▶ **TASK PROMPT**
Repeat, exactly as written, the lines from the one with "pyautogui.scroll(2, 991, 314)" to the final line of the listing, and keep every picture out.

▶ **DATA SECTION**
----
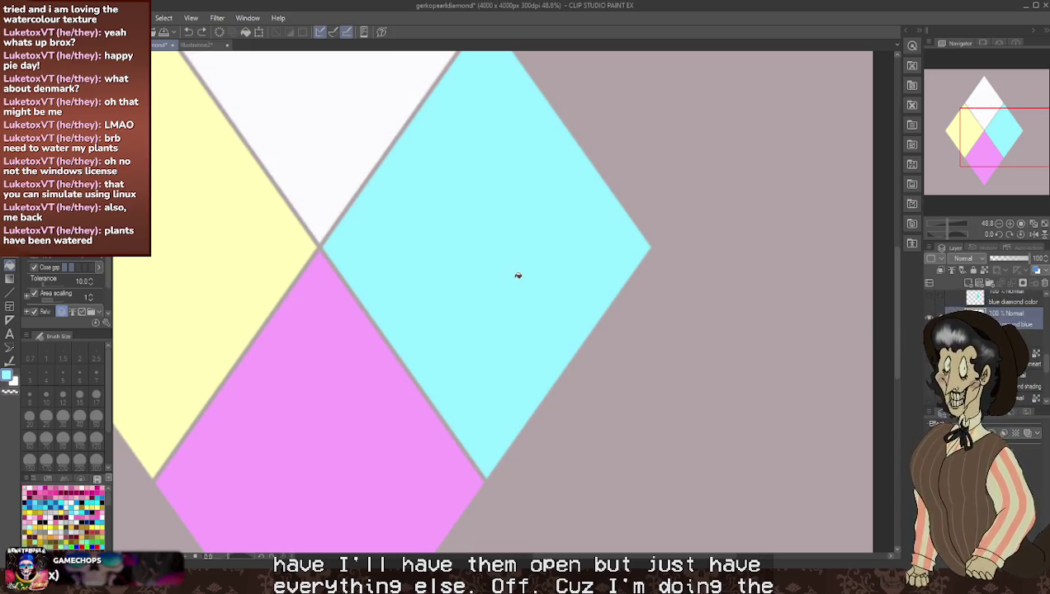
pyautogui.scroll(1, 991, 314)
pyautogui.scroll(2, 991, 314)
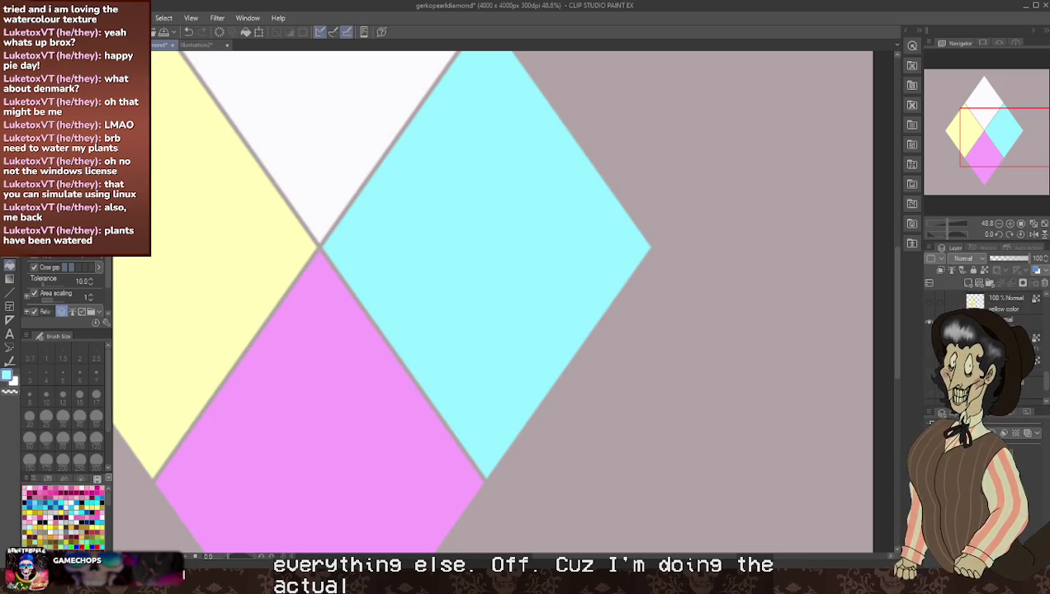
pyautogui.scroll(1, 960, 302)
----
▶ **SOLUTION FOR THIS TASK**
pyautogui.scroll(2, 991, 314)
pyautogui.scroll(1, 960, 302)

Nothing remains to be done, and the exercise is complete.